• The problem: Reproduce every line of the records below without a single change, keeping them in their original order.

— start of Stored data —

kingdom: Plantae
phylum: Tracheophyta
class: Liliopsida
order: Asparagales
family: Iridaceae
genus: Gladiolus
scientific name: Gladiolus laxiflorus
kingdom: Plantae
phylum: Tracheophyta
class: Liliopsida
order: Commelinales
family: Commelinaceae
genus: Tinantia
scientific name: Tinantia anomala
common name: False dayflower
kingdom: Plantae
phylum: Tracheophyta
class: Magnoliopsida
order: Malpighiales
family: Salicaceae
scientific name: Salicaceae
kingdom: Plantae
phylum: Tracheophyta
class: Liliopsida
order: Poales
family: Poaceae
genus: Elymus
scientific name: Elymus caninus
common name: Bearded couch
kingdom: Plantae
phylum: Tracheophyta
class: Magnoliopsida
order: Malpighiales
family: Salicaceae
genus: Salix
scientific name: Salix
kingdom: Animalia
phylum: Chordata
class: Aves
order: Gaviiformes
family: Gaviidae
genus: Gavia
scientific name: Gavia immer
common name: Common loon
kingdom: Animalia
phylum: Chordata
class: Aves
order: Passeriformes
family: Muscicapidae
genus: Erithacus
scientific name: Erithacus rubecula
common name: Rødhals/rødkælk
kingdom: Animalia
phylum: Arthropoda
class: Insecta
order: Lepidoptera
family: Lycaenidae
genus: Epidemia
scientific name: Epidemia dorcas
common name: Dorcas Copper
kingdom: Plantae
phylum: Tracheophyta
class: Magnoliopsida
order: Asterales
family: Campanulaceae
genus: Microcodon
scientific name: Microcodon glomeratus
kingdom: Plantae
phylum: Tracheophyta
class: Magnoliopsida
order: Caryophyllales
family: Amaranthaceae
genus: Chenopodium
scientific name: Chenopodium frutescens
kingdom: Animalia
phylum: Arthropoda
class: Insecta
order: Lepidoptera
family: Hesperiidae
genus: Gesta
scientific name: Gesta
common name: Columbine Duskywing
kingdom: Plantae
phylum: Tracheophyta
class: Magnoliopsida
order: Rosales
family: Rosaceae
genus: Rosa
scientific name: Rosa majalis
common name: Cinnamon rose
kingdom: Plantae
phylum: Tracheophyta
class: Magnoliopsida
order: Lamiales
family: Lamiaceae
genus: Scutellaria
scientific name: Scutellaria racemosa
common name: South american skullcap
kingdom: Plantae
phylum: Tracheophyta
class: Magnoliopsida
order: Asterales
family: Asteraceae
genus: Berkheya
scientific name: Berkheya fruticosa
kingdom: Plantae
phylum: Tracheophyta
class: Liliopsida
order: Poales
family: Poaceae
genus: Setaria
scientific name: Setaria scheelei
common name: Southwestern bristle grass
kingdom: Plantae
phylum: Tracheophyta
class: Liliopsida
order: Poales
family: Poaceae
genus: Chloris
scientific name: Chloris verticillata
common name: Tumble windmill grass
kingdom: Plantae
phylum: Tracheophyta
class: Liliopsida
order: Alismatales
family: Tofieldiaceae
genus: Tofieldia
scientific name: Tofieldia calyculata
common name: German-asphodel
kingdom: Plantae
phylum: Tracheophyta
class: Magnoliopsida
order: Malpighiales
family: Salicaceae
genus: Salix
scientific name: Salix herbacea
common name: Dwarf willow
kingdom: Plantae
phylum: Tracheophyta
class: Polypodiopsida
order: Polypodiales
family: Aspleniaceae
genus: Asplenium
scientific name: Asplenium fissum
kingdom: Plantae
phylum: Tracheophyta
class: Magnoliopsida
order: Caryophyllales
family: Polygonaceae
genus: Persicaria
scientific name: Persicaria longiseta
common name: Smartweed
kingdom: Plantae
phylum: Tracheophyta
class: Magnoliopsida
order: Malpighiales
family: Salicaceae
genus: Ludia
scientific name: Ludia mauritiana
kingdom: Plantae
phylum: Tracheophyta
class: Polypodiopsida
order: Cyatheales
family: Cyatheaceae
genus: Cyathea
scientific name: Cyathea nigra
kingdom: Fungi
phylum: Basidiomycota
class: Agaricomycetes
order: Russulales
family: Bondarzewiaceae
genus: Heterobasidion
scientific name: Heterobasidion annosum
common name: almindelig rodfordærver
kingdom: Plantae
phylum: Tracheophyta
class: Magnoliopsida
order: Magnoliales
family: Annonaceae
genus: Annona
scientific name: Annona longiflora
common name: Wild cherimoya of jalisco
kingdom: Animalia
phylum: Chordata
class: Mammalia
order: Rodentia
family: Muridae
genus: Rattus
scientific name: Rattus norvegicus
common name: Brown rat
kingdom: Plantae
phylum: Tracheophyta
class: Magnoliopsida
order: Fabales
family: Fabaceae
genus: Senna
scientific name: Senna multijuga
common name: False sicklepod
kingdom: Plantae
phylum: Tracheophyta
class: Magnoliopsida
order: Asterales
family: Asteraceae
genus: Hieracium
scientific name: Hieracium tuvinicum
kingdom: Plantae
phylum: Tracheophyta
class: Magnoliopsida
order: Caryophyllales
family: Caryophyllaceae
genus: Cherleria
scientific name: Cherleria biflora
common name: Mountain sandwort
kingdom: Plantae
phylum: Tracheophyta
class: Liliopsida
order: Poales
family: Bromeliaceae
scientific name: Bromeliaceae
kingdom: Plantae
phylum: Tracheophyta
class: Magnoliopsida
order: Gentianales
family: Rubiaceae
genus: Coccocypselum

— end of Stored data —

• Exercise result:
kingdom: Plantae
phylum: Tracheophyta
class: Liliopsida
order: Asparagales
family: Iridaceae
genus: Gladiolus
scientific name: Gladiolus laxiflorus
kingdom: Plantae
phylum: Tracheophyta
class: Liliopsida
order: Commelinales
family: Commelinaceae
genus: Tinantia
scientific name: Tinantia anomala
common name: False dayflower
kingdom: Plantae
phylum: Tracheophyta
class: Magnoliopsida
order: Malpighiales
family: Salicaceae
scientific name: Salicaceae
kingdom: Plantae
phylum: Tracheophyta
class: Liliopsida
order: Poales
family: Poaceae
genus: Elymus
scientific name: Elymus caninus
common name: Bearded couch
kingdom: Plantae
phylum: Tracheophyta
class: Magnoliopsida
order: Malpighiales
family: Salicaceae
genus: Salix
scientific name: Salix
kingdom: Animalia
phylum: Chordata
class: Aves
order: Gaviiformes
family: Gaviidae
genus: Gavia
scientific name: Gavia immer
common name: Common loon
kingdom: Animalia
phylum: Chordata
class: Aves
order: Passeriformes
family: Muscicapidae
genus: Erithacus
scientific name: Erithacus rubecula
common name: Rødhals/rødkælk
kingdom: Animalia
phylum: Arthropoda
class: Insecta
order: Lepidoptera
family: Lycaenidae
genus: Epidemia
scientific name: Epidemia dorcas
common name: Dorcas Copper
kingdom: Plantae
phylum: Tracheophyta
class: Magnoliopsida
order: Asterales
family: Campanulaceae
genus: Microcodon
scientific name: Microcodon glomeratus
kingdom: Plantae
phylum: Tracheophyta
class: Magnoliopsida
order: Caryophyllales
family: Amaranthaceae
genus: Chenopodium
scientific name: Chenopodium frutescens
kingdom: Animalia
phylum: Arthropoda
class: Insecta
order: Lepidoptera
family: Hesperiidae
genus: Gesta
scientific name: Gesta
common name: Columbine Duskywing
kingdom: Plantae
phylum: Tracheophyta
class: Magnoliopsida
order: Rosales
family: Rosaceae
genus: Rosa
scientific name: Rosa majalis
common name: Cinnamon rose
kingdom: Plantae
phylum: Tracheophyta
class: Magnoliopsida
order: Lamiales
family: Lamiaceae
genus: Scutellaria
scientific name: Scutellaria racemosa
common name: South american skullcap
kingdom: Plantae
phylum: Tracheophyta
class: Magnoliopsida
order: Asterales
family: Asteraceae
genus: Berkheya
scientific name: Berkheya fruticosa
kingdom: Plantae
phylum: Tracheophyta
class: Liliopsida
order: Poales
family: Poaceae
genus: Setaria
scientific name: Setaria scheelei
common name: Southwestern bristle grass
kingdom: Plantae
phylum: Tracheophyta
class: Liliopsida
order: Poales
family: Poaceae
genus: Chloris
scientific name: Chloris verticillata
common name: Tumble windmill grass
kingdom: Plantae
phylum: Tracheophyta
class: Liliopsida
order: Alismatales
family: Tofieldiaceae
genus: Tofieldia
scientific name: Tofieldia calyculata
common name: German-asphodel
kingdom: Plantae
phylum: Tracheophyta
class: Magnoliopsida
order: Malpighiales
family: Salicaceae
genus: Salix
scientific name: Salix herbacea
common name: Dwarf willow
kingdom: Plantae
phylum: Tracheophyta
class: Polypodiopsida
order: Polypodiales
family: Aspleniaceae
genus: Asplenium
scientific name: Asplenium fissum
kingdom: Plantae
phylum: Tracheophyta
class: Magnoliopsida
order: Caryophyllales
family: Polygonaceae
genus: Persicaria
scientific name: Persicaria longiseta
common name: Smartweed
kingdom: Plantae
phylum: Tracheophyta
class: Magnoliopsida
order: Malpighiales
family: Salicaceae
genus: Ludia
scientific name: Ludia mauritiana
kingdom: Plantae
phylum: Tracheophyta
class: Polypodiopsida
order: Cyatheales
family: Cyatheaceae
genus: Cyathea
scientific name: Cyathea nigra
kingdom: Fungi
phylum: Basidiomycota
class: Agaricomycetes
order: Russulales
family: Bondarzewiaceae
genus: Heterobasidion
scientific name: Heterobasidion annosum
common name: almindelig rodfordærver
kingdom: Plantae
phylum: Tracheophyta
class: Magnoliopsida
order: Magnoliales
family: Annonaceae
genus: Annona
scientific name: Annona longiflora
common name: Wild cherimoya of jalisco
kingdom: Animalia
phylum: Chordata
class: Mammalia
order: Rodentia
family: Muridae
genus: Rattus
scientific name: Rattus norvegicus
common name: Brown rat
kingdom: Plantae
phylum: Tracheophyta
class: Magnoliopsida
order: Fabales
family: Fabaceae
genus: Senna
scientific name: Senna multijuga
common name: False sicklepod
kingdom: Plantae
phylum: Tracheophyta
class: Magnoliopsida
order: Asterales
family: Asteraceae
genus: Hieracium
scientific name: Hieracium tuvinicum
kingdom: Plantae
phylum: Tracheophyta
class: Magnoliopsida
order: Caryophyllales
family: Caryophyllaceae
genus: Cherleria
scientific name: Cherleria biflora
common name: Mountain sandwort
kingdom: Plantae
phylum: Tracheophyta
class: Liliopsida
order: Poales
family: Bromeliaceae
scientific name: Bromeliaceae
kingdom: Plantae
phylum: Tracheophyta
class: Magnoliopsida
order: Gentianales
family: Rubiaceae
genus: Coccocypselum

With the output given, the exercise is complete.